I moved the logic into a second proc and instantly a bunch of it broke (namely the rm commands).

From what I can tell, the first program on a line inside the central execution (the text following proc definitions) executes normally without an "exec" command. However, if you move it inside a proc, it now needs an "exec" command.

Can anyone explain to me why TCL behaves this way?

e.g.

proc helloworld {} {
  puts "hi"
}
#works
rm my_file 
helloworld

..

proc helloworld {} {
  #doesn't work
  rm my_file 
  puts "hi"
}
helloworld

..

proc helloworld {} {
  #works
  eval rm my_file 
  puts "hi"
}
helloworld

..

proc helloworld {} {
  #works
  file delete my_file 
  puts "hi"
}
helloworld

*Note this weird behavior may be specific to the program I'm feeding the script to vmd, which has its own built in TCL behavior. Perhaps in your responses you can indicate if this is standard for other interpreters as well?

+3  A: 

An interactive tclsh session will try to exec an unknown command (such as rm). You cannot count on this behaviour in non-interactive script execution or, as you've discovered, in procs.

I can't see that this is documented in the tclsh man page, but the unknown man page does. See also the tclsh page on the Tcl wiki. In an interactive tclsh session, you can see what unknown does by typing:

info body unknown

[update]

Quoting from "Practical Programming in Tcl and Tk":

The unknown command provides a few other conveniences. These are used only when you typing commands directly. They are disabled once execution enters a procedure or if the Tcl shell is not being used interactively. The convenience features are automatic execution of programs, command history, and command abbreviation. These options are tried, in order, if a command implementation cannot be loaded from a script library.

glenn jackman
Interesting. That is surprising, considering that behavior seems like a bad idea. If I was writing tclsh/a tcl interpreter, I'd always require an `exec` statement for consistency. "Sometimes" allowing it seems like a recipe for disaster, especially considering that the diversity of scripting languages means that many people writing in language x aren't familiar with all its intricacies. Any TCL veterans out there that can defend why this approach is used?
Jason R. Mick
I presume these features were added to make an interactive Tcl session behave more like a unix shell. Tcl was written as a glue language, much like a unix shell is (easy execution of external commands). Perhaps Dr.

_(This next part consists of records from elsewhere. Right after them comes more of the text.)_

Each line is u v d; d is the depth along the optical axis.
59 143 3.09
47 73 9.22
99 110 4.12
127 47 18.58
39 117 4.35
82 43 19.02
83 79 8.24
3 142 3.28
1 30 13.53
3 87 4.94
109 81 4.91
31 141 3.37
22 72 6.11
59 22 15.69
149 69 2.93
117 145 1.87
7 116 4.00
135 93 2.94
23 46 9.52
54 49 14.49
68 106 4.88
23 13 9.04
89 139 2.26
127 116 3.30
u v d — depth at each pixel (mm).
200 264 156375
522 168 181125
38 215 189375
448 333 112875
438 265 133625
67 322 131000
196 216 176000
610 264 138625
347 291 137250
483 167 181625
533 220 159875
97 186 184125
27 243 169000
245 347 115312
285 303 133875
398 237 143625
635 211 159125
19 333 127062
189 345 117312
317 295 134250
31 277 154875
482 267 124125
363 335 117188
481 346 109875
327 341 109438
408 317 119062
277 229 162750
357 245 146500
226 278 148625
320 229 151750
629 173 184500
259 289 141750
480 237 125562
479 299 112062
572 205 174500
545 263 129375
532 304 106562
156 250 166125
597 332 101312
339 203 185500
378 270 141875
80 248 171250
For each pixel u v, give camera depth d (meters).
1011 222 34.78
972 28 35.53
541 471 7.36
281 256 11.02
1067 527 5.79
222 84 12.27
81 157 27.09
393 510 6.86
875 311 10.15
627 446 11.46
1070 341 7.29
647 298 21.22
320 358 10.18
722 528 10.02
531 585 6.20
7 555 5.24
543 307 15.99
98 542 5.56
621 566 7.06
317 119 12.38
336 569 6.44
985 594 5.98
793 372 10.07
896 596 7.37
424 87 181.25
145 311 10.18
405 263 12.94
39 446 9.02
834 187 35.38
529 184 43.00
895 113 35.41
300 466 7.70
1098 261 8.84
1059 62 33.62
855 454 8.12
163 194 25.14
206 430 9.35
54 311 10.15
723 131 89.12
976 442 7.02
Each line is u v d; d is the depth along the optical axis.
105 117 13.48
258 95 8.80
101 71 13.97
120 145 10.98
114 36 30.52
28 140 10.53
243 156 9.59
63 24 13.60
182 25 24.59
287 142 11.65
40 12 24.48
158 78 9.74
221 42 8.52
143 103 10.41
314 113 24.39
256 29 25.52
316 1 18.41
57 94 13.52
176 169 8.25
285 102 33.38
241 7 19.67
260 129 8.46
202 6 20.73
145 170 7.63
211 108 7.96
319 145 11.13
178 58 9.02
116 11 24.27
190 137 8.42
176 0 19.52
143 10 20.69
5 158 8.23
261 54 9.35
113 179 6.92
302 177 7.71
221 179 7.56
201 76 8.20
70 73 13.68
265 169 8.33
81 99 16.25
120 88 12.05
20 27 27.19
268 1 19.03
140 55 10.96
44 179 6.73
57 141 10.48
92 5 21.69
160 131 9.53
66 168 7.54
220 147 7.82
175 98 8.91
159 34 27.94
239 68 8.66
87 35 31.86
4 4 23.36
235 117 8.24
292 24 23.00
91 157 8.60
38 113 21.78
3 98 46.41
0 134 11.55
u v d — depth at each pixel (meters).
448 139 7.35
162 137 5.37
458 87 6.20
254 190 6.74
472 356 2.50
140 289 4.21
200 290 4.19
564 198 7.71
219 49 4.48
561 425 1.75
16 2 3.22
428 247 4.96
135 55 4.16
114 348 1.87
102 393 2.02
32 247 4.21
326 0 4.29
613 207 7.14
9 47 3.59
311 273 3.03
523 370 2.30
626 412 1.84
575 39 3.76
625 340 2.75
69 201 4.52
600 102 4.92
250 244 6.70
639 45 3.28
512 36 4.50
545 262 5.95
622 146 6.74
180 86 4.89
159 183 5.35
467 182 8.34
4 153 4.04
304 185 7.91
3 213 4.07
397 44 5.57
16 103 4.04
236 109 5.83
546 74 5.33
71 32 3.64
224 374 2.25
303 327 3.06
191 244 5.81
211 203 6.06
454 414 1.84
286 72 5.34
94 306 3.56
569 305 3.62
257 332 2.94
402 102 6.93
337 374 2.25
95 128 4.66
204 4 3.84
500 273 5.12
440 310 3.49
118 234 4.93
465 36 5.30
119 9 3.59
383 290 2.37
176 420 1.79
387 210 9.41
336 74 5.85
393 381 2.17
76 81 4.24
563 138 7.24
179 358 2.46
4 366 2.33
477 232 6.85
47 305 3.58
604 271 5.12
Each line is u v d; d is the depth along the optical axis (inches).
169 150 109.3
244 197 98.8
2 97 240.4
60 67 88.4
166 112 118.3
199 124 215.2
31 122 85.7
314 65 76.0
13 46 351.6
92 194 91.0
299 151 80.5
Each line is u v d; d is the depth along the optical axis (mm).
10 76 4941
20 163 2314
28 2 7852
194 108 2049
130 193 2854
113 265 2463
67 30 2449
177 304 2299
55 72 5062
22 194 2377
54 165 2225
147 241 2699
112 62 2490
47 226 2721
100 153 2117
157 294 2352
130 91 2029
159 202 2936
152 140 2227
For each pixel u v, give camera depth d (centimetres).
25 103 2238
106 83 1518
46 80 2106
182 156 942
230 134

Ousterhout or one of the early Tcl developers was a csh fan given how command history works (`!!`, `^old^new`, etc)
glenn jackman
I'm sure this falls into the category of "it seemed like a good idea at the time". It does make tclsh more shell-like to automatically run external commands if there's no procedure with that name. As to why it only works at the top-level, as glenn mentioned, there are a couple of other convenience features built into unknown, including command history, which you'd likely never be able to use reliably in a script.
Mark Bessey
@glenn: Tcl wasn't written as a glue language originally. It was written as a command language (meaning: a shell). Hence it's name: Tool Command Language (meaning: a shell for your tools, tool here refers to CAD programs or any other executable written in C). Ousterhout was actually quite surprised initially that people took his language and wrote large programs like the one that ran an offshore oil drilling platform.